Suspension assemblies are critical components of disk drives that hold the read/write heads in position above the spinning magnetic disks. Hutchinson's principal competitors are Nihon Hatsujo Kabusikigaisha, known as NHK; TDK's subsidiary Magnecomp Precision Technology; NAT Peripheral Co. Ltd., which is a joint venture of NHK and TDK. So essentially the merger would leave only NHK and TDK as the globe's two primary producers.

It remains uncertain if the FTC will approve the acquisition of Hutchinson, but if it does the agency will very likely require the NHK and TDK joint venture to be unwound.

When the FTC's extended investigation was announced, the company said it was "cooperating with the FTC staff since the announcement of the merger agreement and are continuing to work cooperatively with the FTC staff."

When the deal was announced, TDK said it expected to complete the deal during the first quarter of 2016. Since announcement of the FTC review, known as a second request for information, it has revised its closing prediction to either late in the first quarter or sometime during the second quarter.

Hutchinson has scheduled a special shareholder meeting to vote on the deal for Jan. 28.

Despite the FTC review, Hutchinson has maintained that competitive pressures in the suspension assembly market, as well as in hard drives generally, makes consolidation necessary. In its latest 10-K filing, Hutchinson officials said, "We believe that consolidation in the disk drive industry . . . has resulted in shifts in certain industry supply chain alignments that have negatively impacted our competitive position since 2008. We believe that the number of entities that have the technical capability and capacity for producing precision suspension assemblies or components in large volumes will remain small."

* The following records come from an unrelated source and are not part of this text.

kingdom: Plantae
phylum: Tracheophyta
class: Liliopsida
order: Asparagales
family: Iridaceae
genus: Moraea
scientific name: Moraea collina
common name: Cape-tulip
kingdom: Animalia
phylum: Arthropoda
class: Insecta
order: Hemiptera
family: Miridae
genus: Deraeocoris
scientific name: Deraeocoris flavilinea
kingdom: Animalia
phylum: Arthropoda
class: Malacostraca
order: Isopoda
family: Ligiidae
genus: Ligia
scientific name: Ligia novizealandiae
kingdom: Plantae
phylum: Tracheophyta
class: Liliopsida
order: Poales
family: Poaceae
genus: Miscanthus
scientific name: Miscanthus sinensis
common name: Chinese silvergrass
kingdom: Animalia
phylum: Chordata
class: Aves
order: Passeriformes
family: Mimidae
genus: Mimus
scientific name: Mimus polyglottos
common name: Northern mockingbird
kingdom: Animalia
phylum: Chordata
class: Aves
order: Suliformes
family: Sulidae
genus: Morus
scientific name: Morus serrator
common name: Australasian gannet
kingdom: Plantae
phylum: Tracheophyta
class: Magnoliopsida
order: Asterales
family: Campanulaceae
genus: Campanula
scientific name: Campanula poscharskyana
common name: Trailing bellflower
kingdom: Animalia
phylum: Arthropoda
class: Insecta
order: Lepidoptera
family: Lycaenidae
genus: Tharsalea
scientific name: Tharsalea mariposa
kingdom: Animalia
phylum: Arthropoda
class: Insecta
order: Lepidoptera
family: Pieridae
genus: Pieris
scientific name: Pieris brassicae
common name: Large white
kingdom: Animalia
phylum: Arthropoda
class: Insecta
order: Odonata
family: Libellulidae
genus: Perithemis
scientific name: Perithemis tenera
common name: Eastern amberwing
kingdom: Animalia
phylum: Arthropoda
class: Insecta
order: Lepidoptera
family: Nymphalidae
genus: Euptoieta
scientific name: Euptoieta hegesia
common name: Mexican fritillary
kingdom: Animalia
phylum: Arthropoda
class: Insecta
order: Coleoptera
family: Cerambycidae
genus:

Technological change, particularly the development of alternatives to hard disk drives, is also negatively affecting the suspension assembly market. "We believe disk drives will remain the primary data storage technology for the foreseeable future," the company said in its annual report.

However, other types of data storage technology, such as solid state storage or flash (semiconductor) memory, have become competitive with certain disk drive applications, and therefore negatively affect the demand for our products. As an example, emerging applications requiring digital storage, particularly consumer electronics products that require lower storage capacity, are using flash memory, which has and may continue to limit growth opportunities for disk drive-based data storage."

To remain in the market, producers will have to be competitive in price, reliability of volume supply, time to market, product performance, quality, and customer service, the company said. "Disk drive manufacturers seek low cost designs and as the disk drive industry has matured and consolidated. "Cost competitiveness, and thus suspension assembly pricing, has become an increasingly important factor to our customers."